Records from a dataset

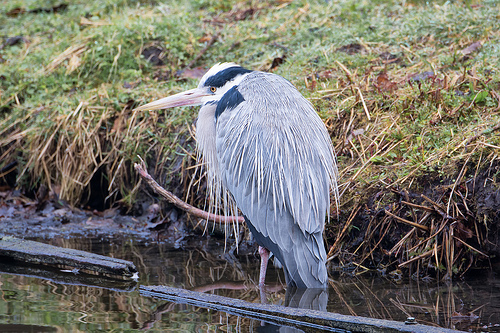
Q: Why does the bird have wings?
A: To be able to fly.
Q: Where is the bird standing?
A: In the water.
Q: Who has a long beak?
A: The bird.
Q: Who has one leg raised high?
A: A bird.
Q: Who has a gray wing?
A: Bird.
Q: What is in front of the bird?
A: A stick.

Written exercise =
Rewrite all the records with "Who" swapped for "Which animal" and nothing else changed. Leave the pictures out.

Answer in full =
Q: Why does the bird have wings?
A: To be able to fly.
Q: Where is the bird standing?
A: In the water.
Q: Which animal has a long beak?
A: The bird.
Q: Which animal has one leg raised high?
A: A bird.
Q: Which animal has a gray wing?
A: Bird.
Q: What is in front of the bird?
A: A stick.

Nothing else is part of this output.